London, April 8 (IANS): In a breakthrough, researchers have discovered a way of reducing the fertility of malaria-carrying mosquitoes, potentially providing a new tactic to combat the disease.
The catch lies in the sperm that the female mosquitoes store in their bodies and repeatedly take sperm over the course of their lifetime to fertilise the eggs that they lay.
There sperm are partly protected by the actions of an enzyme called HPX15.
When the researchers interfered with HPX15 in female Anopheles gambiae mosquitoes in the laboratory, the females fertilised fewer eggs and therefore produced fewer offspring.
“The research suggests a way that we might be able to curb malaria better. There is no single magic bullet for tackling malaria, but making mosquitoes less fertile could provide us with a valuable weapon against the disease,” said Robert Shaw from department of life sciences at Imperial College London.
Anopheles gambiae mosquitoes are the main transmitters of malaria, which affects around 200 million people every year.

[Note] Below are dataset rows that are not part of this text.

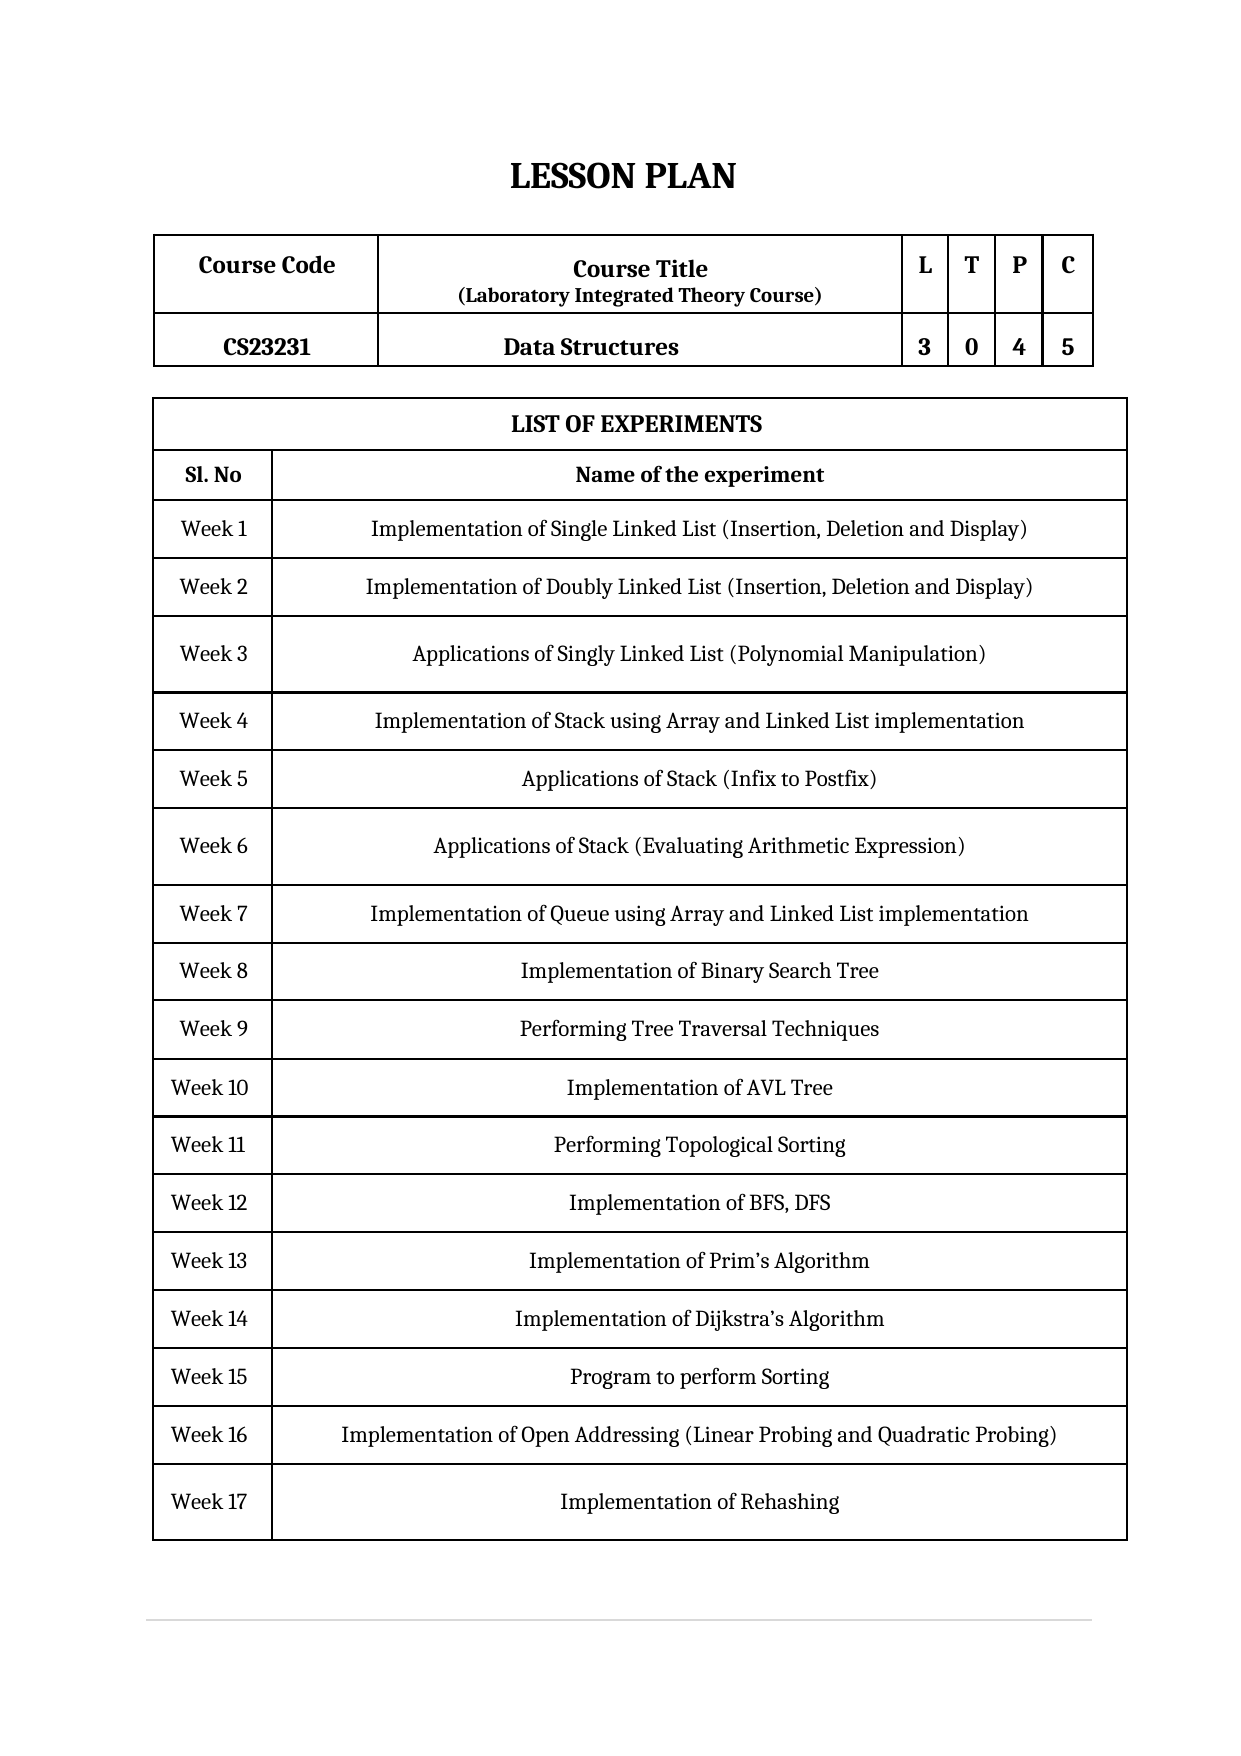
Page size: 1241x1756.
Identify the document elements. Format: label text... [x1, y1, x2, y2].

table_header Course Title (Laboratory Integrated Theory Course) [379, 236, 901, 312]
table_cell Week 6 [154, 809, 271, 884]
table_cell Implementation of Single Linked List (Insertion, Deletion and Display) [273, 501, 1126, 557]
table_cell Performing Tree Traversal Techniques [273, 1001, 1126, 1057]
table_cell Week 15 [154, 1349, 271, 1405]
table_cell Implementation of Queue using Array and Linked List implementation [273, 886, 1126, 942]
table_cell Week 5 [154, 751, 271, 807]
table_cell Implementation of Rehashing [273, 1465, 1126, 1539]
table_header C [1044, 236, 1092, 312]
table_cell CS23231 [155, 314, 377, 364]
table_cell Week 14 [154, 1291, 271, 1347]
table_cell Implementation of AVL Tree [273, 1060, 1126, 1115]
table_cell Implementation of Binary Search Tree [273, 944, 1126, 999]
table_header [154, 399, 272, 449]
table_cell Applications of Stack (Evaluating Arithmetic Expression) [273, 809, 1126, 884]
table_cell Implementation of Prim’s Algorithm [273, 1233, 1126, 1289]
table_cell Week 10 [154, 1060, 271, 1115]
table_cell Week 11 [154, 1118, 271, 1173]
table_cell 4 [996, 314, 1041, 364]
table_cell Sl. No [154, 451, 271, 499]
table_cell Week 8 [154, 944, 271, 999]
table_header T [949, 236, 994, 312]
table_cell Week 16 [154, 1407, 271, 1462]
table_cell 5 [1044, 314, 1092, 364]
table_cell Program to perform Sorting [273, 1349, 1126, 1405]
text LESSON PLAN [136, 154, 737, 197]
table_cell Week 3 [154, 617, 271, 691]
table_header P [996, 236, 1041, 312]
table_header Course Code [155, 236, 377, 312]
table_header L [903, 236, 947, 312]
table_header LIST OF EXPERIMENTS [272, 399, 1126, 449]
table_cell 0 [949, 314, 994, 364]
table_cell Name of the experiment [273, 451, 1126, 499]
table_cell Applications of Singly Linked List (Polynomial Manipulation) [273, 617, 1126, 691]
table_cell Week 4 [154, 694, 271, 749]
table_cell Implementation of Open Addressing (Linear Probing and Quadratic Probing) [273, 1407, 1126, 1462]
table_cell Week 9 [154, 1001, 271, 1057]
table_cell Week 12 [154, 1175, 271, 1231]
table_cell Week 17 [154, 1465, 271, 1539]
table_cell 3 [903, 314, 947, 364]
table_cell Implementation of Dijkstra’s Algorithm [273, 1291, 1126, 1347]
table_cell Data Structures [379, 314, 901, 364]
table_cell Week 2 [154, 559, 271, 615]
table_cell Performing Topological Sorting [273, 1118, 1126, 1173]
table_cell Week 13 [154, 1233, 271, 1289]
table_cell Implementation of Doubly Linked List (Insertion, Deletion and Display) [273, 559, 1126, 615]
table_cell Implementation of Stack using Array and Linked List implementation [273, 694, 1126, 749]
table_cell Week 1 [154, 501, 271, 557]
table_cell Implementation of BFS, DFS [273, 1175, 1126, 1231]
table_cell Applications of Stack (Infix to Postfix) [273, 751, 1126, 807]
table_cell Week 7 [154, 886, 271, 942]
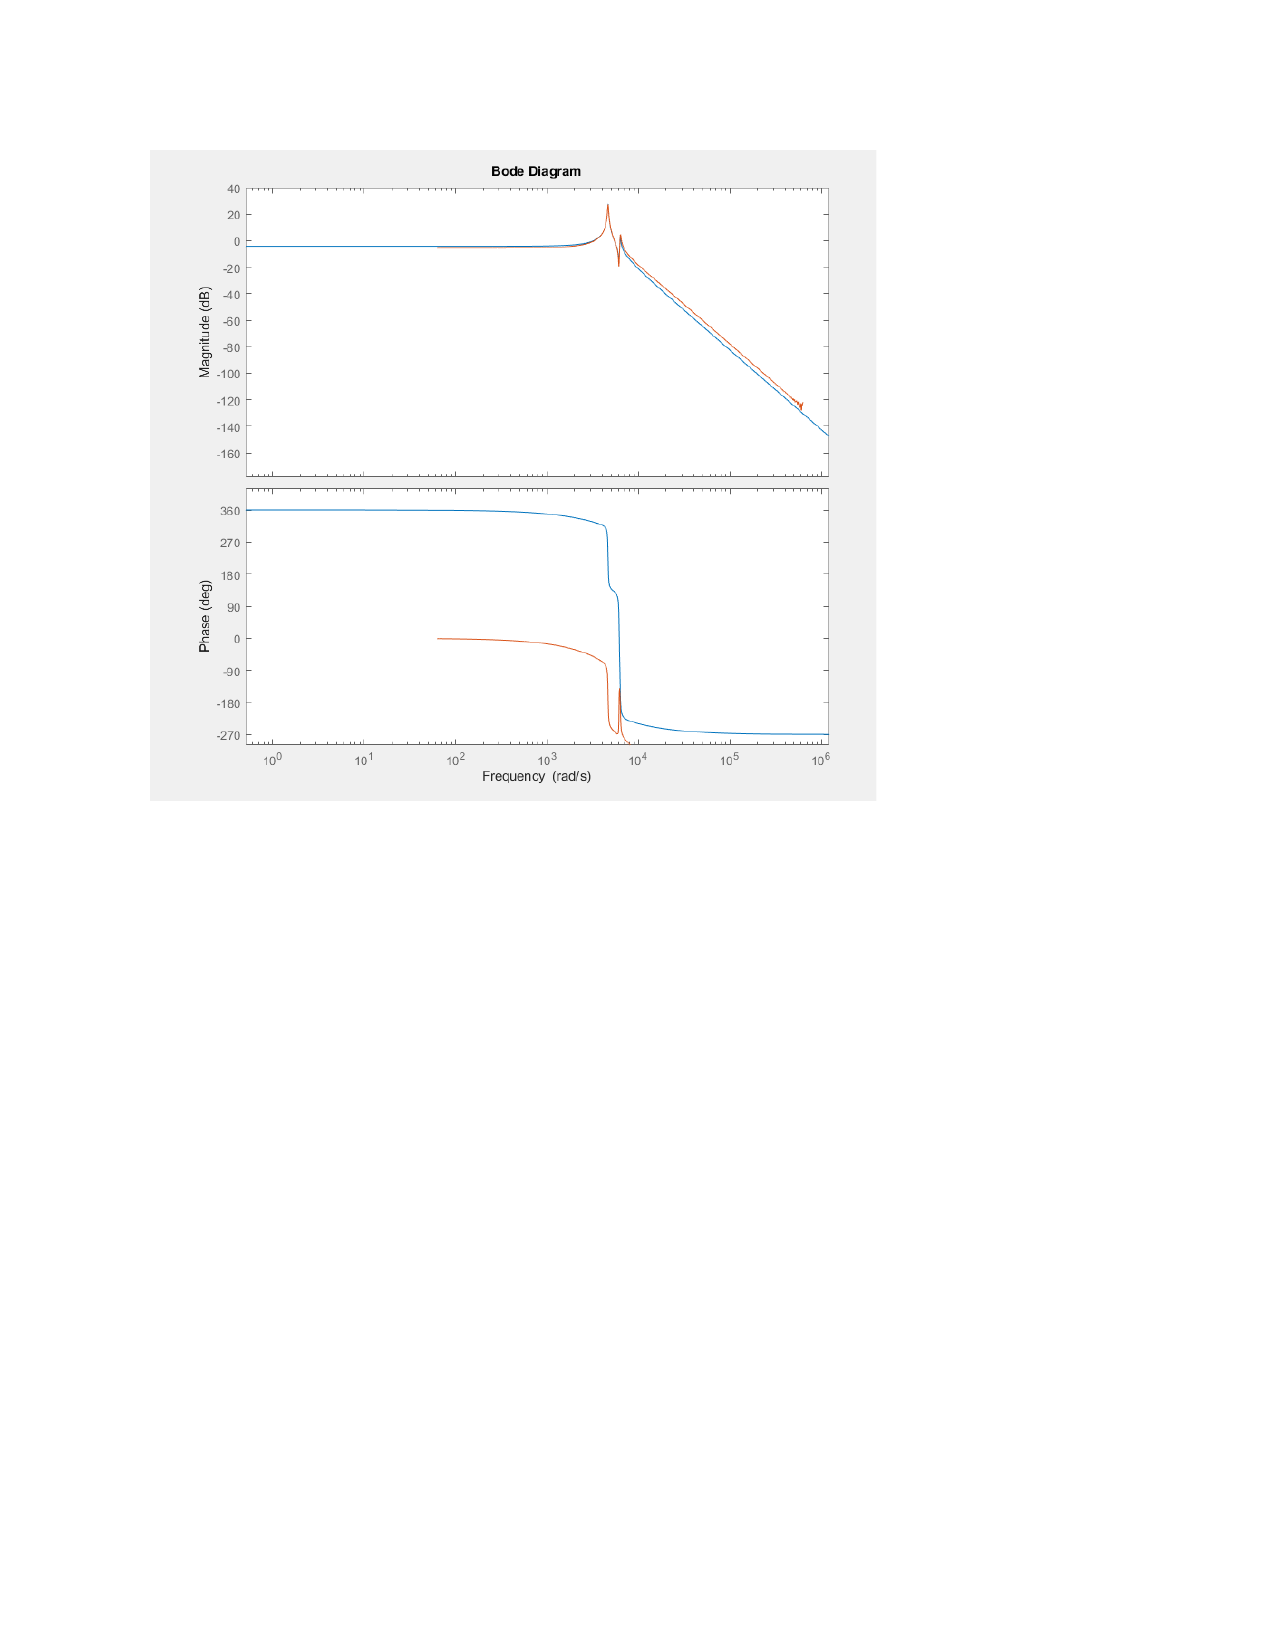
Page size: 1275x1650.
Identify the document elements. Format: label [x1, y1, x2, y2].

picture [150, 150, 877, 801]
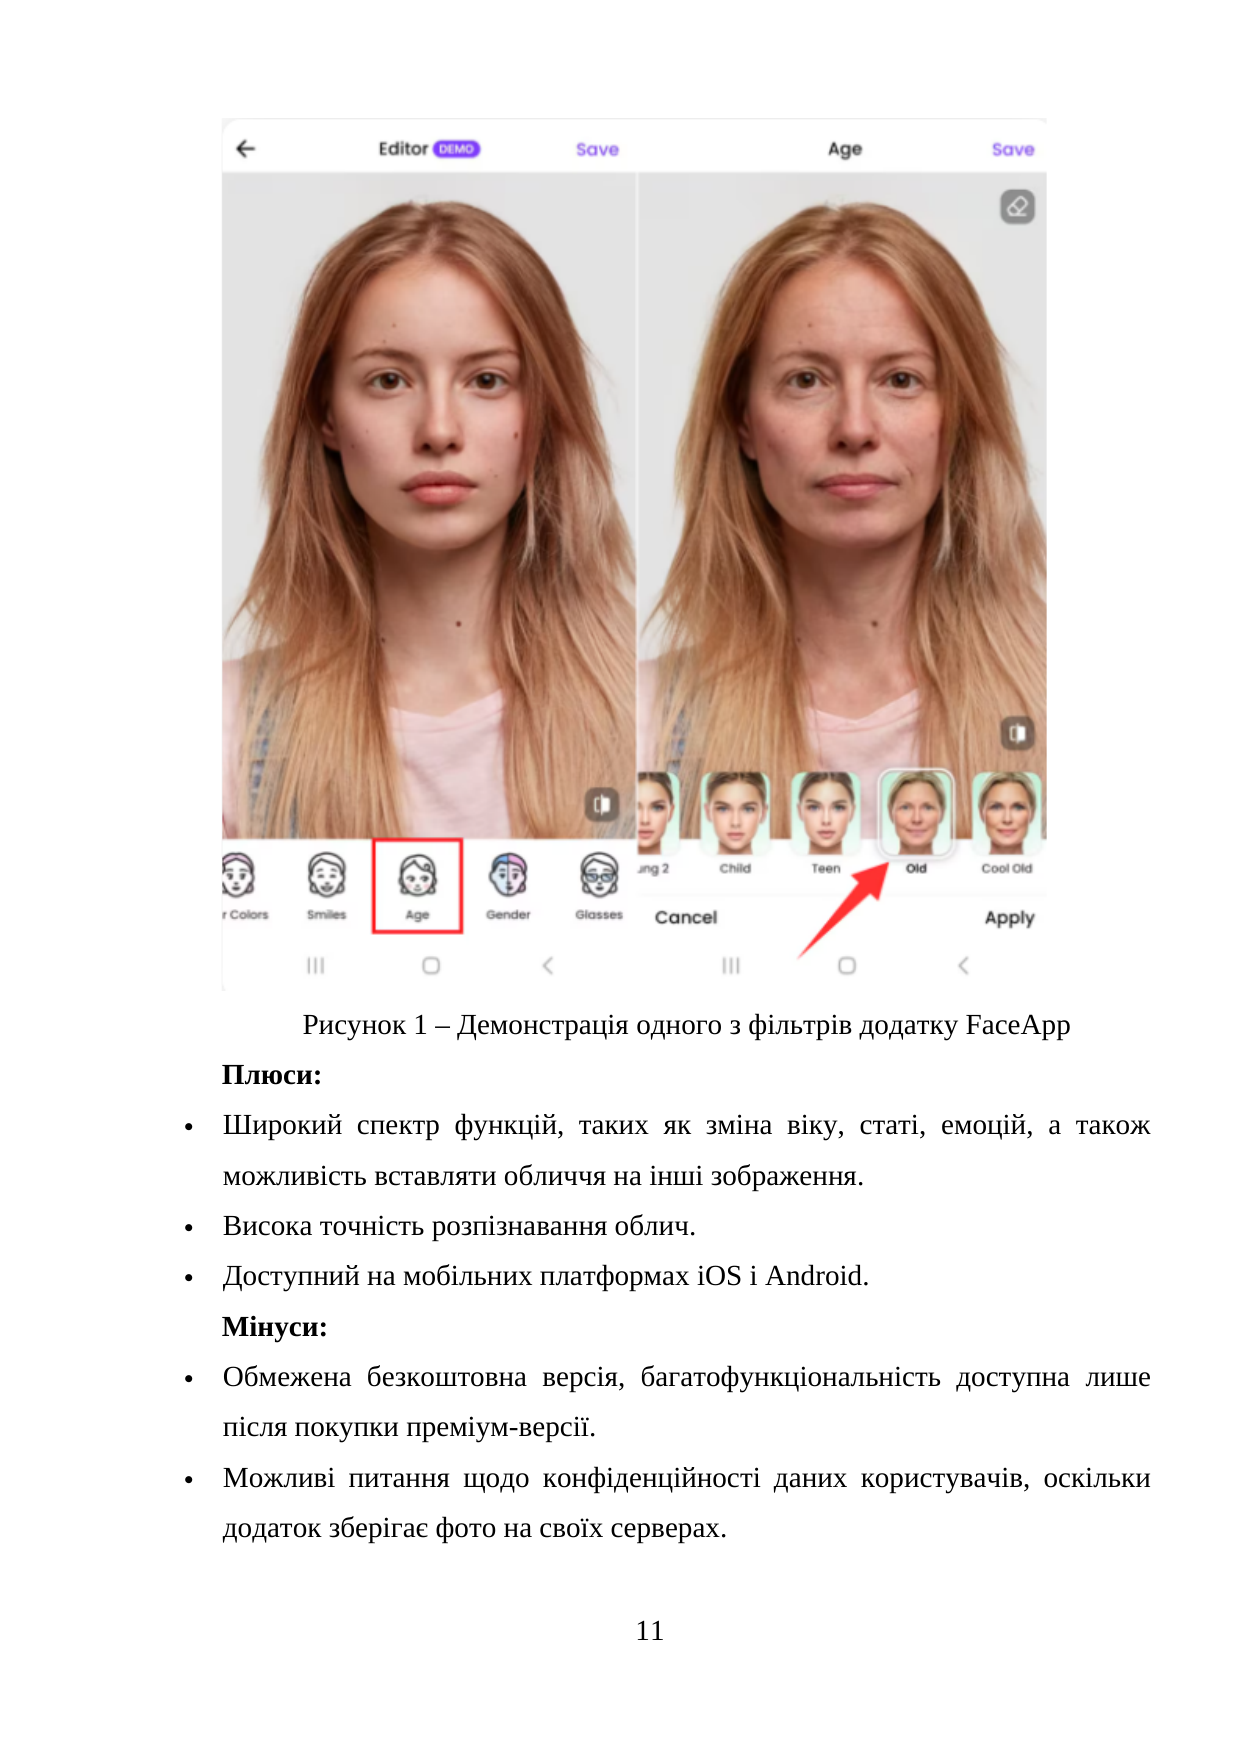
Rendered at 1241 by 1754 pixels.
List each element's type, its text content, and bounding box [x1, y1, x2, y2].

list Можливі питання щодо конфіденційності даних користувачів, оскільки додаток зберігає фото на своїх серверах. [185, 1460, 1152, 1543]
list Висока точність розпізнавання облич. [185, 1208, 1152, 1242]
list Обмежена безкоштовна версія, багатофункціональність доступна лише після покупки преміум-версії. [185, 1359, 1152, 1443]
list Широкий спектр функцій, таких як зміна віку, статі, емоцій, а також можливість вставляти обличчя на інші зображення. [185, 1107, 1152, 1191]
list Доступний на мобільних платформах iOS і Android. [185, 1258, 1152, 1292]
text Мінуси: [148, 1309, 1152, 1342]
text Рисунок 1 – Демонстрація одного з фільтрів додатку FaceApp [148, 1007, 1152, 1040]
text Плюси: [148, 1057, 1152, 1091]
picture [221, 118, 1047, 991]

The researchers, from Harvard School of Public Health, the University of Perugia and Imperial College London, believe that their insight could ultimately lead to a new weapon in the fight against malaria.
This would work by disabling HPX15 to reduce female fertility and through that, reduce the number of malaria-carrying mosquitoes in circulation.
In addition to uncovering the role of HPX15, the researchers also discovered how it is activated, suggesting another possible target for immobilising the enzyme.
The male mosquito transfers a hormone called 20E to the female during mating and it is this hormone that induces the expression of HPX15 in the female.
According to Flaminia Catteruccia from Harvard School of Public Health and University of Perugia, “the next step for this research is to think about how we could prevent activation of either the enzyme that protects the sperm, HPX15, or of the male trigger 20E that kicks that enzyme into action”.
The new research was published in the journal Proceedings of the National Academy of Sciences.